Toms Guide said “Starlink delivers on a promise that’s been made for decades: getting broadband internet access in rural parts of the country” but pointed to the short cable length between the dish and the box as an issue. Portugal’s Altair.io repeated the comments about obstructions and said that “Starlink can’t compete” in rural areas with good internet infrastructure, but said it was a competitive choice where other internet options are poor or nonexistent.
MIT Technology Review asked “who is Starlink really for?” The Review says that it can service people without reliable Internet, like people in the developing world relying on expensive cellular data, and also provide higher-quality broadband internet to people in the developed world with poor-quality Internet, like rural Americans. They did question whether 5G might reduce the demand. PC Magazine also says that people “love Starlink but don’t really get it”, and echoed the belief that it is a focal point for Americans’ dissatisfaction with local Internet providers.
Recent Starlink Experiences
Most of the digital media reviews are from mid-2021. Over the last month, however, there’s been a steady stream of reactions and reviews on YouTube.
UK YouTuber (and network engineer) Alex Brooks said that while upload speeds were disappointing, pings of less than 30ms were commonplace and download speeds were fine. He said “for casual gaming, that is impressive.” Andy Slye said that the speed increase “wasn’t just a gamechanger, it’s a life-changer.” Meteorologist Nick Stewartechoed Brooks’ concern about upload speed, but also said that the latency was consistently good. He noted there were fluctuations in download speed, but didn’t see any impact on gaming or streaming. A YouTuber named “Shane DIY” outside Phoenix, Arizona finally had their Starlink kit show up in December, and was up and running after a few minutes putting the dish out in their backyard. He then installed it on the roof, and was impressed with the speed, though he had some networking issues.
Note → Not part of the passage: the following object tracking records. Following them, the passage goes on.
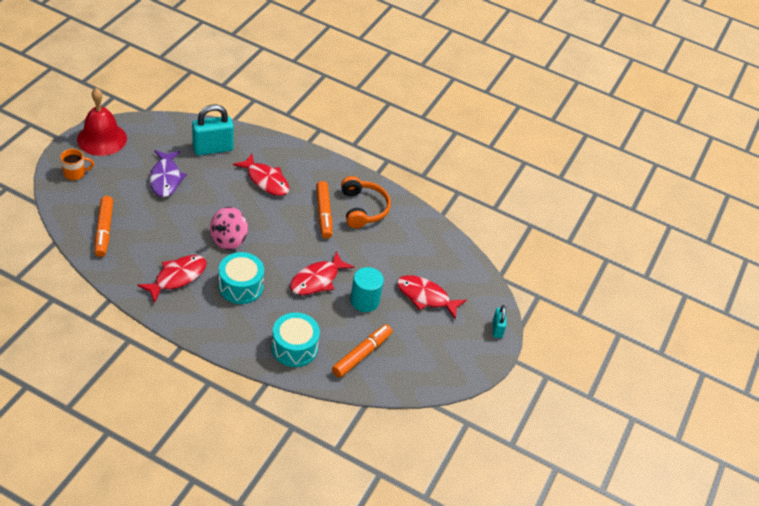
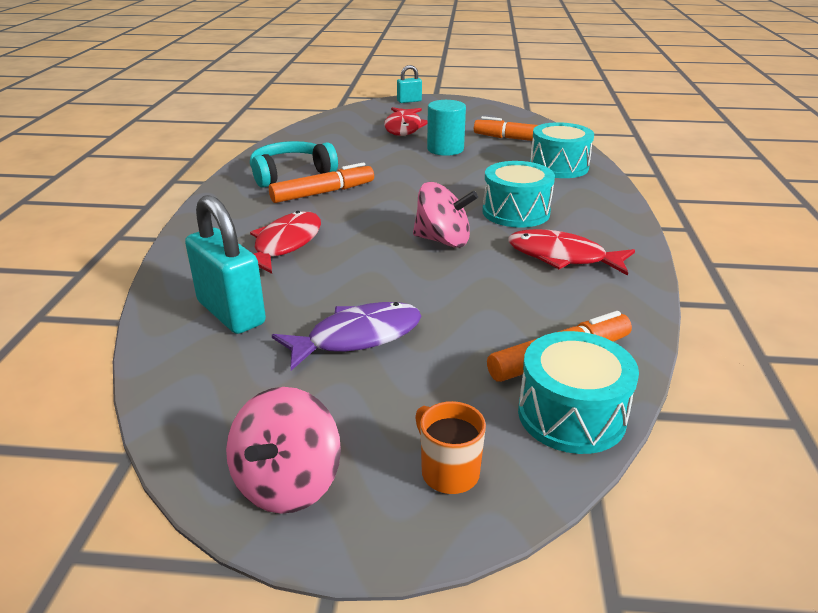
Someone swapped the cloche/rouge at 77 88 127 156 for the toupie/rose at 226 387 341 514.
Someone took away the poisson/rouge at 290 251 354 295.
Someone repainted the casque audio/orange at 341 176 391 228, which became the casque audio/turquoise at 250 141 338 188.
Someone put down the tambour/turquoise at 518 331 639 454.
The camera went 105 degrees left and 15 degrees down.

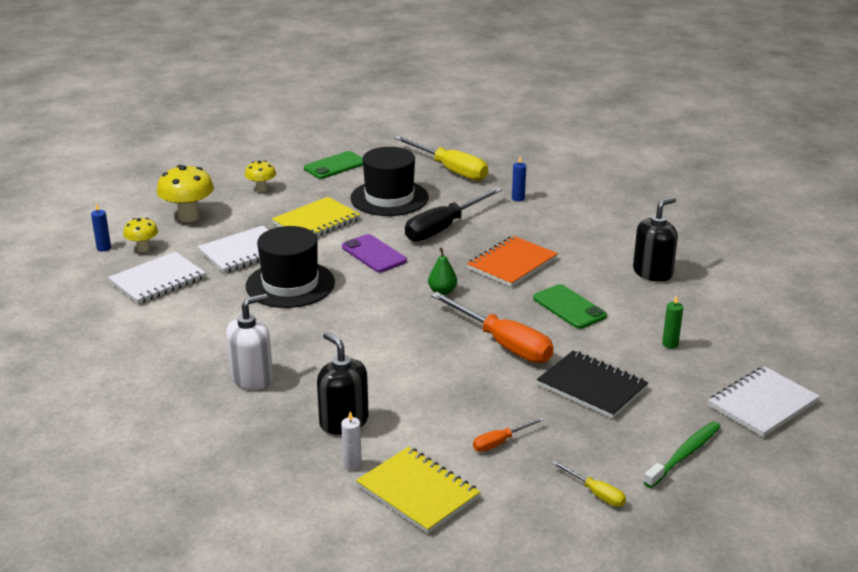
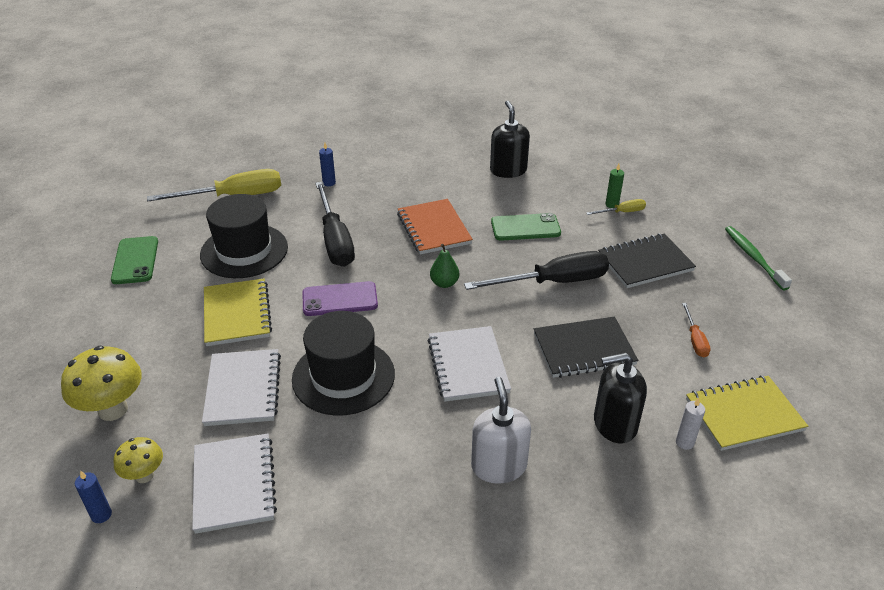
Someone took away the champignon/jaune at 245 160 276 192.
Someone repainted the tournevis/orange at 431 292 554 363, which became the tournevis/noir at 464 251 609 290.
Someone carried the tournevis/jaune from 552 461 626 507 to 586 199 646 215.
Someone carried the carnet/blanc from 708 366 820 437 to 428 326 511 402.
Someone put down the carnet/noir at 534 317 638 378.
The camera went 60 degrees left and 10 degrees up.

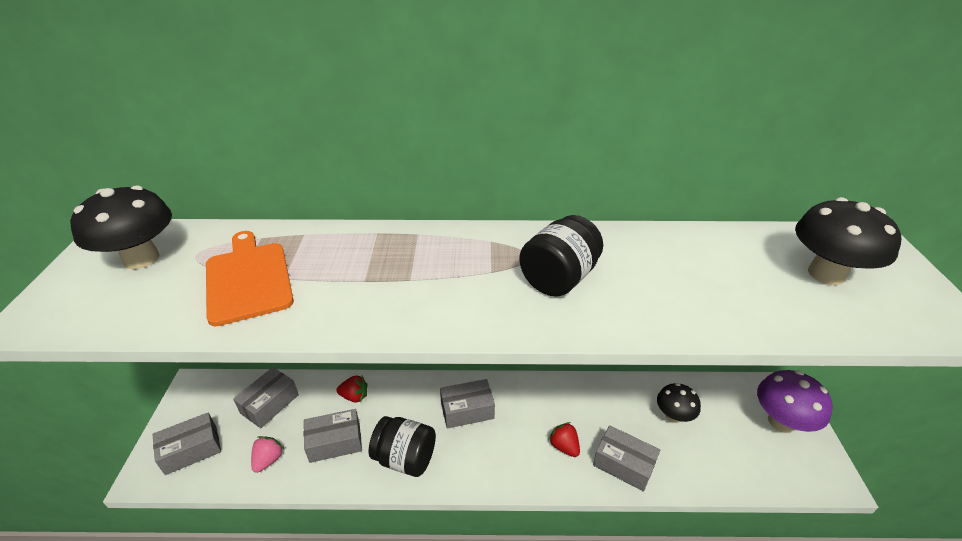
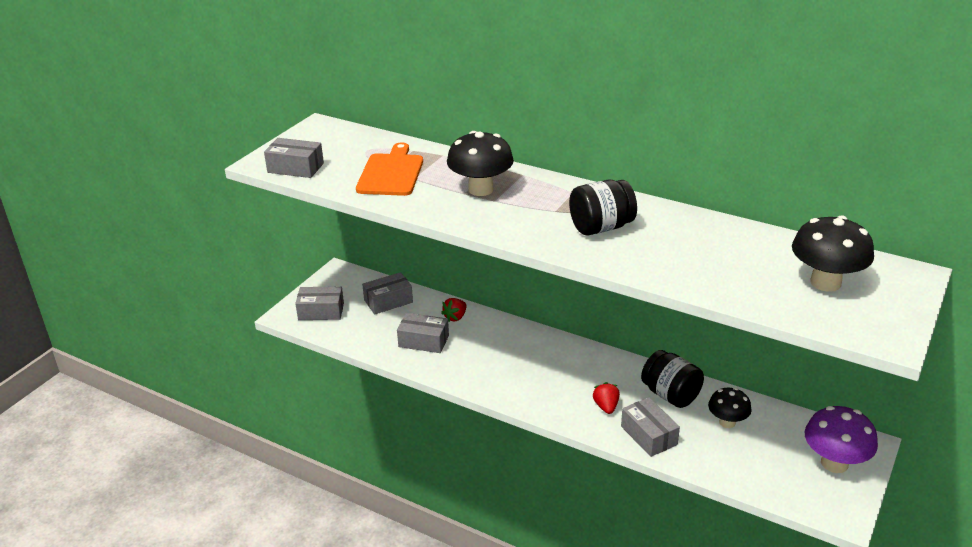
Someone carried the champignon/noir from 70 185 172 269 to 447 131 514 196.
Someone took away the fraise/rose at 251 436 285 473.
Someone rotated the fraise/rouge at 336 375 368 403 by 90 degrees clockwise.
Someone carried the bocal/noir from 369 416 436 477 to 641 350 704 408.
Someone carried the boîte/gris from 440 379 495 428 to 264 138 324 178.
The camera went 30 degrees right and 5 degrees down.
People on Reddit also said it was a life-changer. One recent poster from New England said that going from download speeds of 5Mbps to over 100Mbps was life-changing, and the service was cheaper than the others he’d tried. A request for impressions from an Ontario-based user also had a variety of responses from people saying “Fast, reliable and the ping time is much better than 120+ms”, “Starlink since end of July, happy with it,” and “It is heaven! 200 mbps all the time for me. It handles bad weather surprisingly well.”
Granted, as an enthusiast subreddit, these reviews are expected to be generally positive. But between the Reddit responses and the YouTube reviews, it shows how many people outside expensive urban markets see it as “not just a gamechanger, but a life-changer.” In many ways, it will help bring people outside of cities into the digital conversation, and might even change people’s choices on where to live.
That augurs well for the service’s future, as this is just the start. Starlink hasn’t even begun making inroads in the developing world, at least outside of a small part of Chile. But this same ability to provide high-quality Internet access to far-flung people across the globe will not only improve their ability to access information and services, but will give them a voice that matches even the most tech-blessed urban westerner.